Studies regarding intraneural ganglion cysts are limited [2, 3, 5,6,7, 10, 13,14,15,16,17,18]. In a retrospective study of 65 patients who underwent surgical excision of intraneural ganglion cysts of the peroneal nerve [3], the motor and sensory outcomes were excellent postoperatively and poor postoperative results were related only to the time from onset of symptoms to surgical treatment. Although the optimal time of surgical excision is unclear, early surgery is recommended to avoid permanent nerve damage from nerve compression [15]. The size of the intraneural ganglion cyst and the age of the patients do not seem to be related to a poor prognosis. Imaging evidence of intraneural ganglion cysts recurrence was 9%, but symptomatic clinical recurrence rate was 6% [16]. Preservation of the knee articular branch of the peroneal nerve has been related to higher local recurrence rates of recurrence because of its anatomical position; therefore, excision or cauterization of the nerve branch has been recommended [3]. Degeneration of the proximal tibiofibular joint is an additional factor for local recurrence of intraneural ganglion cysts of the peroneal nerve after adequate surgical excision [6, 14,15,16,17]. Preservation of the proximal tibiofibular joint’s synovium that is responsible for the production of joint fluid is closely related to high risk of recurrence [6, 14,15,16,17]. For this reason, complete superior tibiofibular joint excision has been recommended to minimize the risk of intraneural ganglion cysts recurrence; excision of the joint has not been associated with joint instability provided that the lateral collateral ligament that is the main stabilizer of this joint has been preserved during exposure of the superior tibiofibular joint [6, 14, 17]. In the present series, in line with the literature (Table 2), we performed complete intraneural ganglion cysts excision and decompression of the peroneal nerve with careful external neurolysis, and transection of the knee articular branch in all patients to avoid recurrences.

Table 2 Clinical outcome after intralesional excision of intraneural ganglion cysts in published studies

In conclusion, intraneural ganglion cysts of the peroneal nerve are often misdiagnosed due to the rarity of this entity and the non-specific clinical presentation.
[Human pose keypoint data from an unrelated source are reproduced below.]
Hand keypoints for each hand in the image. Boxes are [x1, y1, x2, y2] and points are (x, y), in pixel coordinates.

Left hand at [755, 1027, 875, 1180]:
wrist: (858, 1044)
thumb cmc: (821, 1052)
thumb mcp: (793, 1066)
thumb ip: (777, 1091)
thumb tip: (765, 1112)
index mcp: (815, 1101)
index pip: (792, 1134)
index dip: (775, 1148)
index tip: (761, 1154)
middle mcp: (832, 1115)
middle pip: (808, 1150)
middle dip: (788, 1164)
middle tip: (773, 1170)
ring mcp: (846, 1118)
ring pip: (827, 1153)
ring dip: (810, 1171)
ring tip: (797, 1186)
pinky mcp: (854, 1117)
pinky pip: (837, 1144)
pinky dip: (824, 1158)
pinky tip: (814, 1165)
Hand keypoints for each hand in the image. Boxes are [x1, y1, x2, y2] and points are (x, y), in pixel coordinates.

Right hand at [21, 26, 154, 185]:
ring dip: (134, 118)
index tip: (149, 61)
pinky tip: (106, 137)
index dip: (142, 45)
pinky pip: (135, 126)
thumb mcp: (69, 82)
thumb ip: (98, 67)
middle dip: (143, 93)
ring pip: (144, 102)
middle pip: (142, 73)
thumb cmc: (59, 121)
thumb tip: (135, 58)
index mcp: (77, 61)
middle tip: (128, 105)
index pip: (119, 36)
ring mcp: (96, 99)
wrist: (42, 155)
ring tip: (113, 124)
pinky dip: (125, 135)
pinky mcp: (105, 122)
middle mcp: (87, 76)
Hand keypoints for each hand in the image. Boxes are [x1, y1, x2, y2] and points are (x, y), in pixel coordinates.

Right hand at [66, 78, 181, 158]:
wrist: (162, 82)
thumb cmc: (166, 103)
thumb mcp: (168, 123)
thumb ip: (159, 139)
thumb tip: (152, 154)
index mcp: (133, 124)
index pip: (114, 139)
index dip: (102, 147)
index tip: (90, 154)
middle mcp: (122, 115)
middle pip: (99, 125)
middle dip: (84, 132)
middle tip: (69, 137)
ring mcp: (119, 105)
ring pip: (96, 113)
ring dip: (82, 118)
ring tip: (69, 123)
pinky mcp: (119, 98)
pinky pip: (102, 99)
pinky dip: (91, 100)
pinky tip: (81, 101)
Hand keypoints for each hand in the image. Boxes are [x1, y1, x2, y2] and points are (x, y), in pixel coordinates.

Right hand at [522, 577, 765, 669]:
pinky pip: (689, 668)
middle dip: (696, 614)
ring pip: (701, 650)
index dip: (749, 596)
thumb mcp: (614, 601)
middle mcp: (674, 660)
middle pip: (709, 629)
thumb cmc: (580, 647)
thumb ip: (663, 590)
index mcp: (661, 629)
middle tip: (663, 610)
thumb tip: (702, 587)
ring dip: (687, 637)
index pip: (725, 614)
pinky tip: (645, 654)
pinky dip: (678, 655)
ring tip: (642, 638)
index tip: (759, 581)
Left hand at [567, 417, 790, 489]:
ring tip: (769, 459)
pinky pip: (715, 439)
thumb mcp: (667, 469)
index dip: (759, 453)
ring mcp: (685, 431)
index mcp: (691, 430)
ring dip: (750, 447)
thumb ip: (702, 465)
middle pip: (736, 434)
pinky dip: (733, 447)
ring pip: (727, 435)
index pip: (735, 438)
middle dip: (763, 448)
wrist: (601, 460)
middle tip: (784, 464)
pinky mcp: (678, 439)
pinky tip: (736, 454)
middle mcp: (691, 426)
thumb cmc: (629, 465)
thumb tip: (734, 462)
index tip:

The treating physicians should be aware of this entity in patients presenting with limb weakness, sensory deficits at the lateral and anterior side of the leg and foot, paresis or paralysis of the foot and ankle. MR imaging is the imaging modality of choice for a clear and accurate preoperative diagnosis to avoid misdiagnosis and wrong treatment (whoops surgery). In case of doubt these patients should be managed in an orthopedic oncology setting with microsurgery facilities available for complete excision of the intraneural ganglion cyst. If performed early, complete recovery of nerve deficits is the rule.